**EXERCISE AIM:**
Copy each line below in which the string "left" occurs.

**THE DATA:**
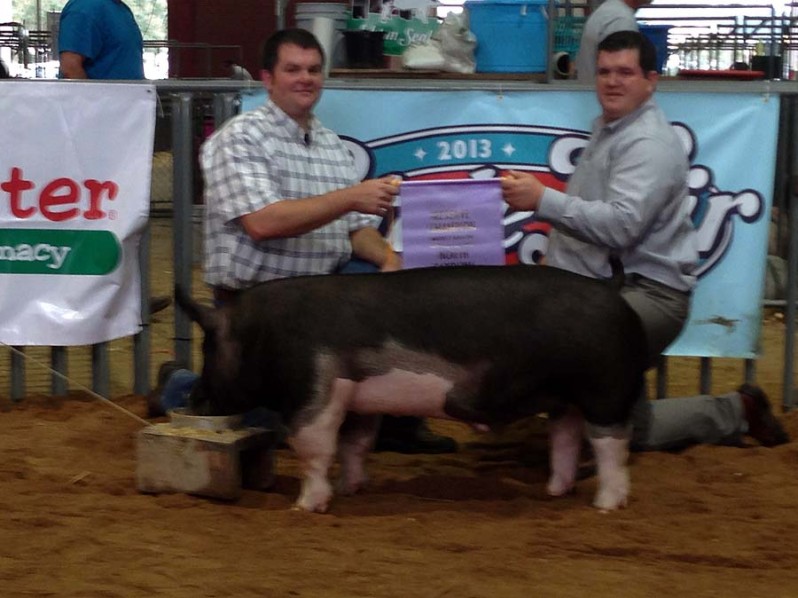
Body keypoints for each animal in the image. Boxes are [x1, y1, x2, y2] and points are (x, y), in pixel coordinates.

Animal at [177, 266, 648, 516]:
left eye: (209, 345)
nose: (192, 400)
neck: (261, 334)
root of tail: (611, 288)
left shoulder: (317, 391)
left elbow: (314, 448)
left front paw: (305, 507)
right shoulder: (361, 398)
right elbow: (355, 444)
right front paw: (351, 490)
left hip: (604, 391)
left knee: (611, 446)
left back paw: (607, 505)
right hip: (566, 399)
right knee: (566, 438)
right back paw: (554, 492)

**TASK RESPONSE:**
left eye: (209, 345)
left shoulder: (317, 391)
left elbow: (314, 448)
left front paw: (305, 507)
left hip: (604, 391)
left knee: (611, 446)
left back paw: (607, 505)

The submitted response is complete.